REQUIRED WORK:
Arrange the text lines of the material below as a JSON list of strings, one string per line, leaving out blank lines and the pictures.

MATERIAL FOR THIS TASK:

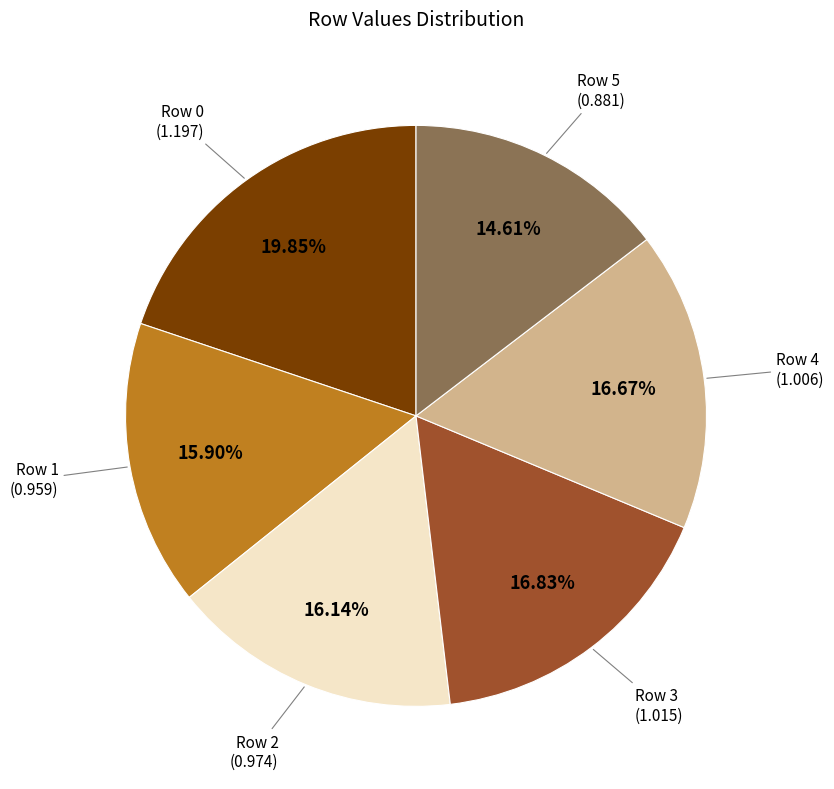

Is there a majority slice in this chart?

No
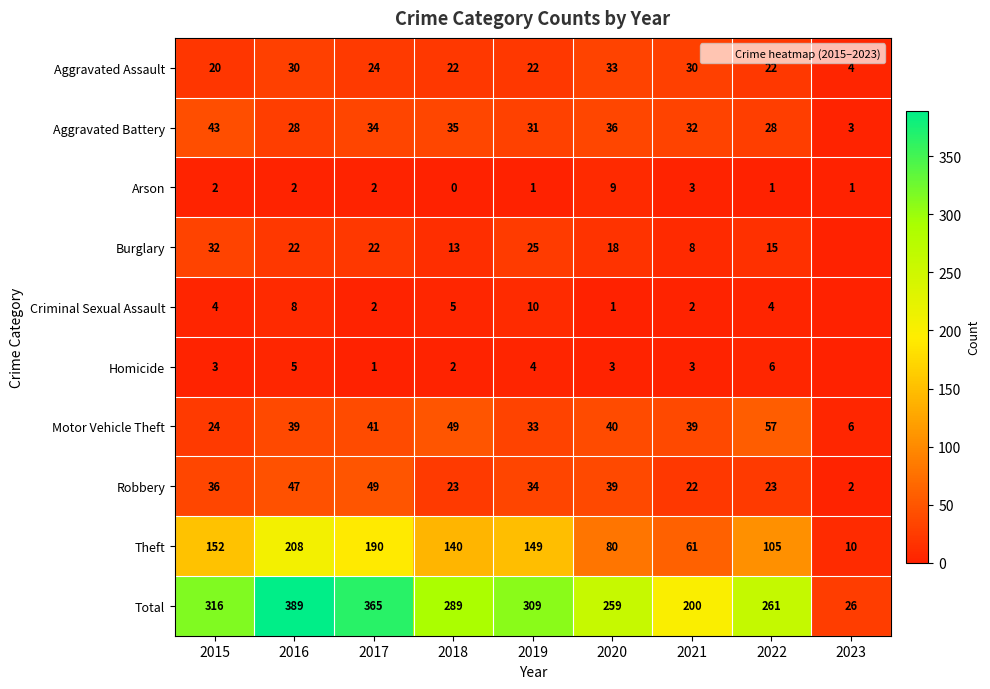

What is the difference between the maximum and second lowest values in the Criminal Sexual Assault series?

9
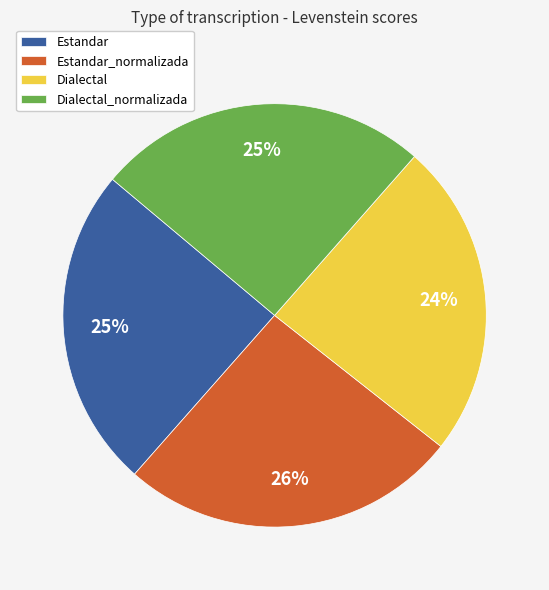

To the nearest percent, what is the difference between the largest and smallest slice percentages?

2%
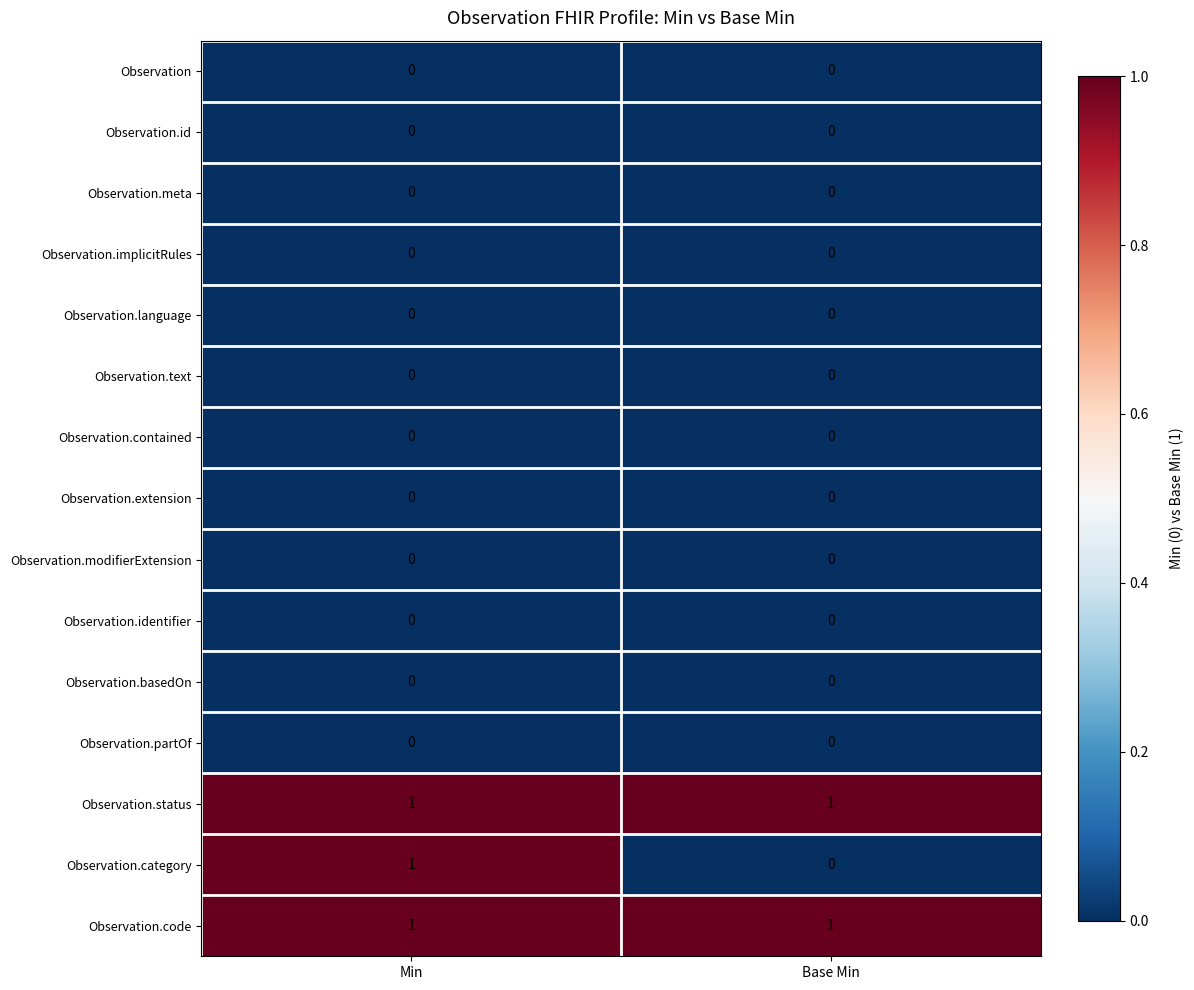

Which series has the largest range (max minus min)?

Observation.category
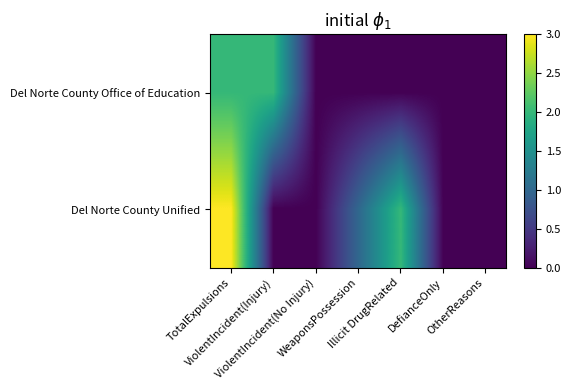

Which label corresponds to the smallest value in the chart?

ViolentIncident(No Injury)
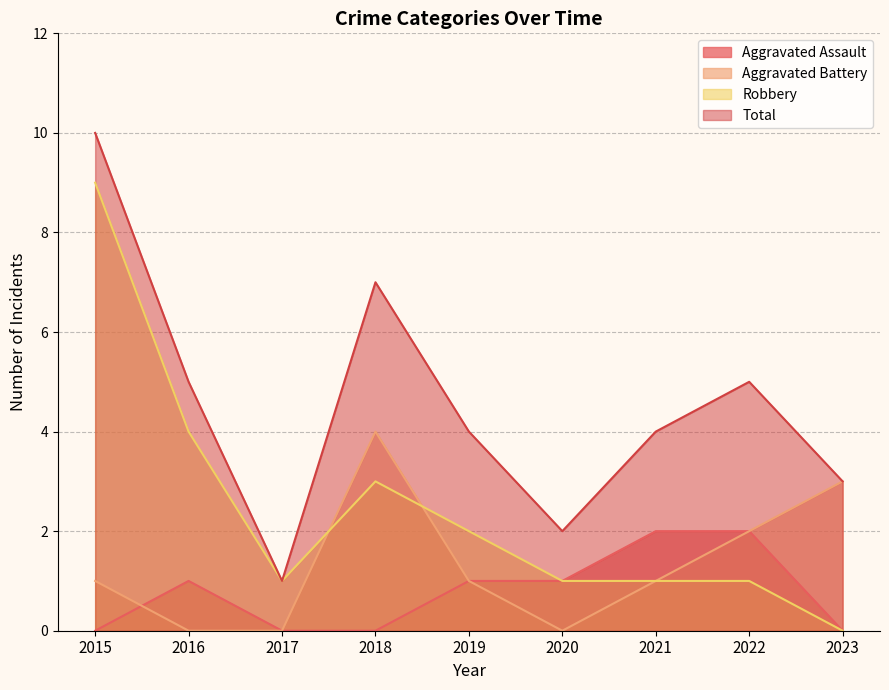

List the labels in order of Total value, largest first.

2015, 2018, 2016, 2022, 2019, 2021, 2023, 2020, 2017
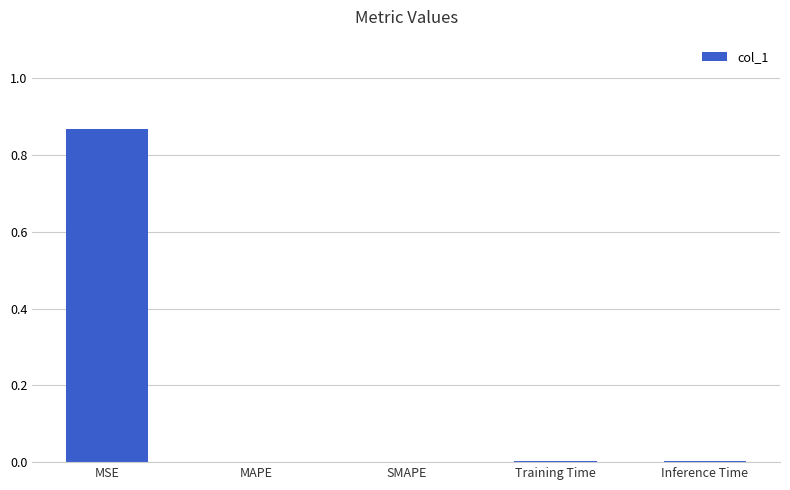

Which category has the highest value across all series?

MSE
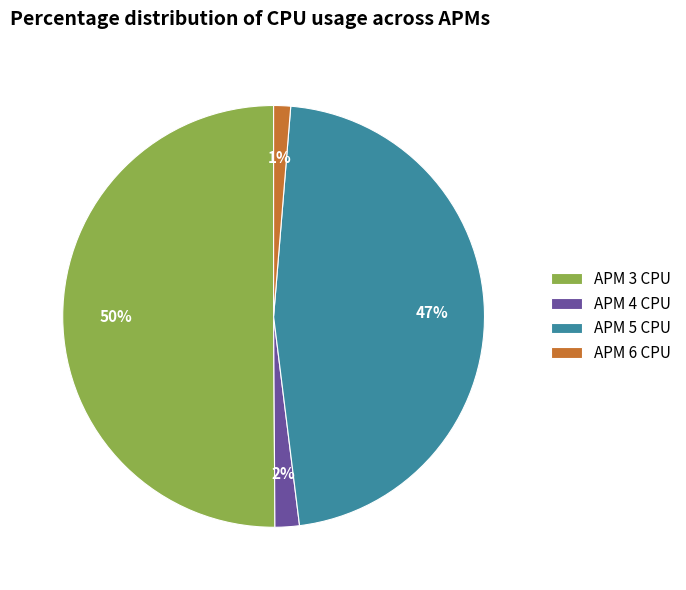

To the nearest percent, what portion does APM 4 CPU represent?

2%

SOLUTION TO THE EXERCISE:
[
  "Is there a majority slice in this chart?",
  "No",
  "What is the difference between the maximum and second lowest values in the Criminal Sexual Assault series?",
  "9",
  "To the nearest percent, what is the difference between the largest and smallest slice percentages?",
  "2%",
  "Which series has the largest range (max minus min)?",
  "Observation.category",
  "Which label corresponds to the smallest value in the chart?",
  "ViolentIncident(No Injury)",
  "List the labels in order of Total value, largest first.",
  "2015, 2018, 2016, 2022, 2019, 2021, 2023, 2020, 2017",
  "Which category has the highest value across all series?",
  "MSE",
  "To the nearest percent, what portion does APM 4 CPU represent?",
  "2%"
]